Review: Beats Antique’s multi-cultural musical journey at Belly Up Aspen | AspenTimes.com

Review: Beats Antique’s multi-cultural musical journey at Belly Up Aspen

Will Kahn
Special to The Aspen Times
Zoe Jakes of Beats Antique.
Courtesy photo |

Beats Antique hypnotized the Belly Up with their signature cocktail of world fusion and electronica with a gypsy groove. The mosh pit at the May 6 show was packed with dreadlocked groupies sporting glow-in-the-dark bindis and glittery pantyhose, wound-up like pythons waiting for the band to work their snake-charming magic.

Beats Antique is a three-piece livetronica outfit based out of the Bay Area, consisting of multi-instrumentalist David Satori, lead percussionist Tommy “Sidecar” Cappel and belly dancer extraordinaire Zoe Jakes. Their unique sound and multimedia show is partly the product of Satori’s extensive travels through West and North Africa and partly influenced by the modern EDM cultural wave. The trio seamlessly weaves classical sitar and gypsy violin riffs with heavy, down-tempo beats, conjuring images of Malian legend Boubacar Traore with a dash of Thievery Corporation and Diplo. Their act is among the best in a current music-industry trend of sophisticated, live, dance-oriented performances designed to optimize audience engagement and immersion.

The trio opened their set with “Roustabout” — a highly stylized, pulsing, electronic jam; the group transformed the venue into a rousing psychedelic gypsy pep rally. Belly dancer Jakes was an enchanting spectacle in the forefront of the stage, wielding a snare drum around her waist, like a drum major, commanding the tempo of the song and whipping up the crowd. The stage was saturated with psychotropic black-and-white film, conjuring images of Middle Eastern contortionists and dancers.

Satori and Cappel could galvanize the crowd with a tidal wave of bass from a Bassnectar sample or transfix the audience like snake charmers, playing slow, exotic melodies. On “Mayans vs. Aliens,” the dancers seized the stage sporting extravagant feathered headdresses, swaying to the rhythm in a highly choreographed way while simultaneously playing percussion. The song itself was an oriental melody; Satori’s violin echoed through the venue over an appropriately lethargic tribal beat.

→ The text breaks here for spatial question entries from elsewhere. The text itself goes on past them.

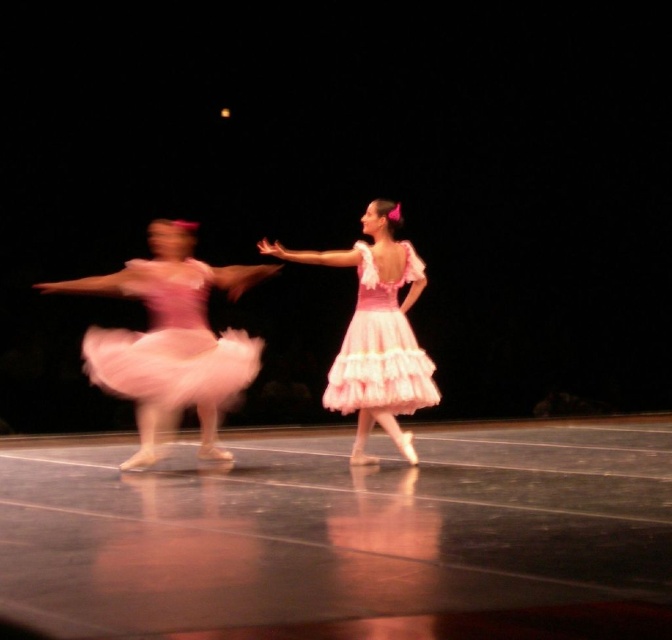
Question: In this image, where is matte pink tulle dress at left located relative to matte pink tulle dress at center?

Choices:
 (A) left
 (B) right

Answer: (A)

Question: Among these objects, which one is nearest to the camera?

Choices:
 (A) matte pink tutu at center
 (B) matte pink tulle dress at left
 (C) matte pink tulle dress at center
 (D) matte pink tutu at left

Answer: (D)

Question: Among these objects, which one is farthest from the camera?

Choices:
 (A) matte pink tulle dress at left
 (B) matte pink tutu at center
 (C) matte pink tutu at left

Answer: (B)

Question: Does matte pink tutu at center come in front of matte pink tulle dress at center?

Choices:
 (A) no
 (B) yes

Answer: (B)

Question: Is matte pink tutu at left above matte pink tulle dress at center?

Choices:
 (A) no
 (B) yes

Answer: (A)

Question: Which point appears closest to the camera in this image?

Choices:
 (A) (177, 316)
 (B) (374, 228)
 (C) (403, 339)

Answer: (A)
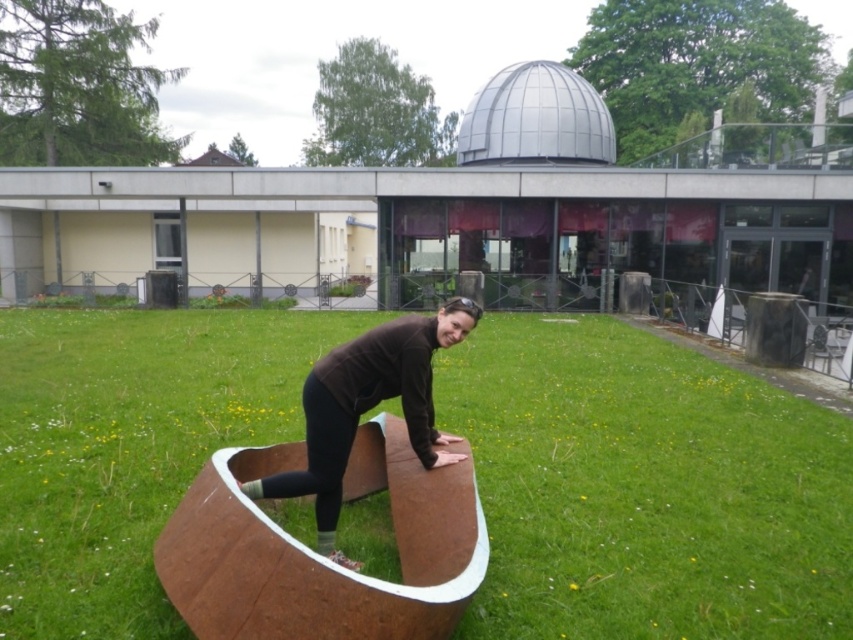
You are planning to have a picnic in the park and need to choose between the green grass at center and the brown matte bench at center. Which surface would you choose if you want more space to spread out your picnic blanket?

The green grass at center has a larger size compared to the brown matte bench at center, so you should choose the green grass at center for more space to spread out your picnic blanket.

In the scene shown: You are standing in the outdoor area and want to sit down. There is green grass at center and brown matte bench at center. Which one is more suitable for sitting?

The brown matte bench at center is more suitable for sitting because the green grass at center is positioned over it, indicating the bench is beneath the grass and likely not accessible.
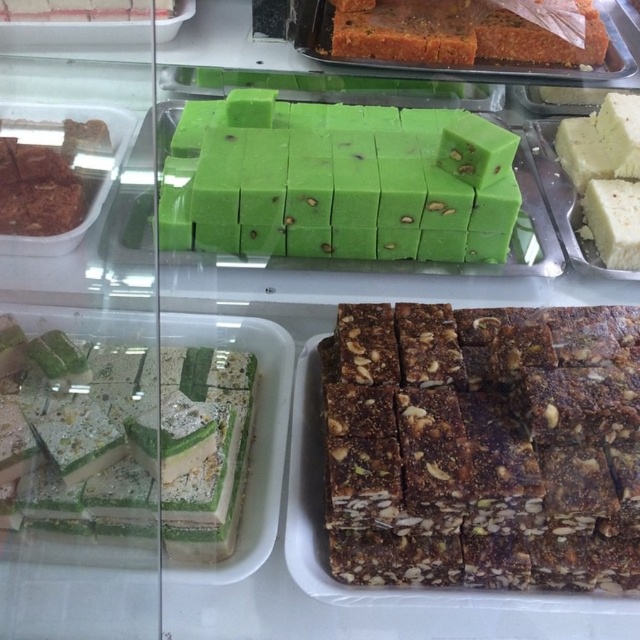
At what (x,y) coordinates should I click in order to perform the action: click on dark brown crumbly bar at center. Please return your answer as a coordinate pair (x, y). This screenshot has height=640, width=640. Looking at the image, I should click on (483, 445).

Does dark brown crumbly bar at center come behind green soft candy at center?

That is False.

Between point (516, 506) and point (186, 106), which one is positioned in front?

Point (516, 506)

Where is `dark brown crumbly bar at center`? dark brown crumbly bar at center is located at coordinates (483, 445).

Does point (449, 145) lie behind point (32, 419)?

Yes, it is.

Between green soft candy at center and green textured cake at lower left, which one has less height?

green textured cake at lower left is shorter.

This screenshot has width=640, height=640. In order to click on green soft candy at center in this screenshot , I will do `click(339, 184)`.

This screenshot has width=640, height=640. Identify the location of green soft candy at center. (339, 184).

Is point (236, 401) positioned in front of point (595, 227)?

Yes.

Between green textured cake at lower left and white creamy cake at right, which one has more height?

white creamy cake at right is taller.

Who is more forward, (216, 401) or (556, 138)?

→ Point (216, 401) is more forward.

The width and height of the screenshot is (640, 640). Identify the location of green textured cake at lower left. (125, 442).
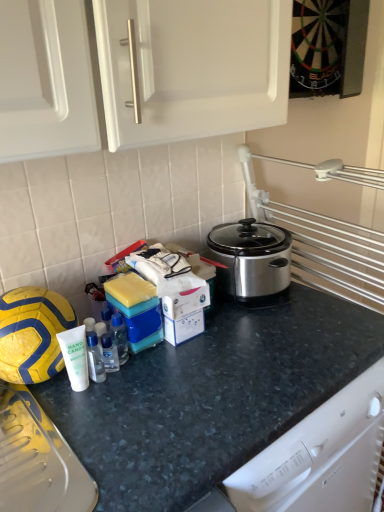
You are a GUI agent. You are given a task and a screenshot of the screen. Output one action in this format:
    pyautogui.click(x=<x>, y=<y>)
    Task: Click on the yellow matte football at left
    
    Given the screenshot: What is the action you would take?
    pyautogui.click(x=32, y=333)

Describe the element at coordinates (119, 337) in the screenshot. I see `transparent plastic bottle at center, the 2th bottle positioned from the left` at that location.

Where is `transparent plastic bottle at center, the 2th bottle positioned from the left`? Image resolution: width=384 pixels, height=512 pixels. transparent plastic bottle at center, the 2th bottle positioned from the left is located at coordinates (119, 337).

The image size is (384, 512). Find the location of `yellow matte football at left`. yellow matte football at left is located at coordinates (32, 333).

Between yellow matte football at left and clear plastic bottle at center, the 1th bottle in the left-to-right sequence, which one has smaller width?

clear plastic bottle at center, the 1th bottle in the left-to-right sequence.

From a real-world perspective, is yellow matte football at left located beneath clear plastic bottle at center, which appears as the 2th bottle when viewed from the back?

No, from a real-world perspective, yellow matte football at left is not under clear plastic bottle at center, which appears as the 2th bottle when viewed from the back.

Where is `the 1st bottle behind the yellow matte football at left, counting from the anchor's position`? The height and width of the screenshot is (512, 384). the 1st bottle behind the yellow matte football at left, counting from the anchor's position is located at coordinates (95, 358).

Identify the location of bottle that is the 1st object located above the dark gray granite countertop at center (from the image's perspective). Image resolution: width=384 pixels, height=512 pixels. (95, 358).

Is dark gray granite countertop at center in front of or behind clear plastic bottle at center, the 1th bottle from the front, in the image?

dark gray granite countertop at center is positioned closer to the viewer than clear plastic bottle at center, the 1th bottle from the front.

Can you tell me how much dark gray granite countertop at center and clear plastic bottle at center, which is the 2th bottle in right-to-left order, differ in facing direction?

The facing directions of dark gray granite countertop at center and clear plastic bottle at center, which is the 2th bottle in right-to-left order, are 8.85 degrees apart.

Looking at this image, does dark gray granite countertop at center appear on the left side of clear plastic bottle at center, which is the 2th bottle in right-to-left order?

No, dark gray granite countertop at center is not to the left of clear plastic bottle at center, which is the 2th bottle in right-to-left order.

Who is taller, clear plastic bottle at center, the 1th bottle in the left-to-right sequence, or dark gray granite countertop at center?

With more height is dark gray granite countertop at center.

Is clear plastic bottle at center, the 1th bottle from the front, to the left or to the right of dark gray granite countertop at center in the image?

clear plastic bottle at center, the 1th bottle from the front, is to the left of dark gray granite countertop at center.

Which object is more forward, clear plastic bottle at center, which is the 2th bottle in right-to-left order, or dark gray granite countertop at center?

Positioned in front is dark gray granite countertop at center.

From a real-world perspective, between clear plastic bottle at center, which appears as the 2th bottle when viewed from the back, and dark gray granite countertop at center, who is vertically lower?

dark gray granite countertop at center is physically lower.

From a real-world perspective, which is physically above, dark gray granite countertop at center or transparent plastic bottle at center, positioned as the 1th bottle in right-to-left order?

transparent plastic bottle at center, positioned as the 1th bottle in right-to-left order, is physically above.

How different are the orientations of dark gray granite countertop at center and transparent plastic bottle at center, the 2th bottle positioned from the left, in degrees?

The angle between the facing direction of dark gray granite countertop at center and the facing direction of transparent plastic bottle at center, the 2th bottle positioned from the left, is 8.85 degrees.

Considering the relative sizes of dark gray granite countertop at center and transparent plastic bottle at center, the 2th bottle positioned from the left, in the image provided, is dark gray granite countertop at center wider than transparent plastic bottle at center, the 2th bottle positioned from the left,?

Correct, the width of dark gray granite countertop at center exceeds that of transparent plastic bottle at center, the 2th bottle positioned from the left.

Is dark gray granite countertop at center not near transparent plastic bottle at center, positioned as the 1th bottle in right-to-left order?

That's not correct — dark gray granite countertop at center is a little close to transparent plastic bottle at center, positioned as the 1th bottle in right-to-left order.

Considering the points (87, 332) and (19, 310), which point is behind, point (87, 332) or point (19, 310)?

The point (87, 332) is farther from the camera.

From a real-world perspective, is clear plastic bottle at center, the 1th bottle from the front, physically above yellow matte football at left?

No.

From the image's perspective, is clear plastic bottle at center, which appears as the 2th bottle when viewed from the back, over yellow matte football at left?

No.

Looking at this image, is clear plastic bottle at center, the 1th bottle in the left-to-right sequence, far away from transparent plastic bottle at center, arranged as the 2th bottle when viewed from the front?

No, clear plastic bottle at center, the 1th bottle in the left-to-right sequence, is not far away from transparent plastic bottle at center, arranged as the 2th bottle when viewed from the front.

Beats Antique’s alien remix of “Colony Collapse” displayed their idiosyncratic brand of EDM in an exceptionally danceable experimental collage of beats and chimes. Jakes came on stage dressed in a flamboyant, sparkly gypsy skirt and bra to perform an outlandish, fascinating belly dance routine. On another song that resembled an electronic, gothic lullaby, Jakes appeared on stage wearing antlers on her head and a voluminous white dress. As the song began to crescendo, she oscillated to the building tempo, her dress expanded and eventually cloaked the stage in a sea of white cloth. A ghostly dim blue light bathed the spectacle and the crowd in a mystical wash.

Toward the end of their set, they played “Beauty Beats,” a song that fused Afrobeat with classical Middle Eastern instrumentation. This obscure mixture of sounds complemented the transcendental atmosphere created by the performers and the epileptic light show, which ended with a vigorous tune that sounded like French gypsy jazz compounded with a blazing electronic drum and bass line. Dancers hit the stage dressed like paranormal cheerleaders waving red-and-blue-cotton-candy-colored pompoms. The crowd was dancing frenetically as if possessed.

By the time the band departed the stage, they had successfully transformed a routine, offseason Tuesday night in the mountains into a freakish, sexy musical circus. As the crowd filed out of Belly Up, you could almost see the tail of a desert caravan of camels wending its way through Arabic tents, the smell of saffron and patchouli wafting through the night.

Will Kahn is a student at Aspen High School.